- EXERCISE DIRECTIONS
Give the records below as a JSON list of strings, one string per line, leaving out blank lines.

Dataset records:
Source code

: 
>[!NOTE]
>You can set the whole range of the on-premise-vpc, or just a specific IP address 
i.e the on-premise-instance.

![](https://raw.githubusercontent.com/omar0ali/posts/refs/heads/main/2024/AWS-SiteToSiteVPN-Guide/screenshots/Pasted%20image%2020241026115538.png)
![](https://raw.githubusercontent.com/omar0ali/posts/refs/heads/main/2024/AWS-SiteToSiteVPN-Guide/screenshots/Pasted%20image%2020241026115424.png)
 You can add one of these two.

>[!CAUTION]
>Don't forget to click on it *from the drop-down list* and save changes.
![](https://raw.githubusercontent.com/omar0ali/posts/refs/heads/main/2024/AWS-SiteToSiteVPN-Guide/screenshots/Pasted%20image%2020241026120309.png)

- REPLY
[
  "Source code",
  ": ",
  ">[!NOTE]",
  ">You can set the whole range of the on-premise-vpc, or just a specific IP address ",
  "i.e the on-premise-instance.",
  "![](https://raw.githubusercontent.com/omar0ali/posts/refs/heads/main/2024/AWS-SiteToSiteVPN-Guide/screenshots/Pasted%20image%2020241026115538.png)",
  "![](https://raw.githubusercontent.com/omar0ali/posts/refs/heads/main/2024/AWS-SiteToSiteVPN-Guide/screenshots/Pasted%20image%2020241026115424.png)",
  " You can add one of these two.",
  ">[!CAUTION]",
  ">Don't forget to click on it *from the drop-down list* and save changes.",
  "![](https://raw.githubusercontent.com/omar0ali/posts/refs/heads/main/2024/AWS-SiteToSiteVPN-Guide/screenshots/Pasted%20image%2020241026120309.png)"
]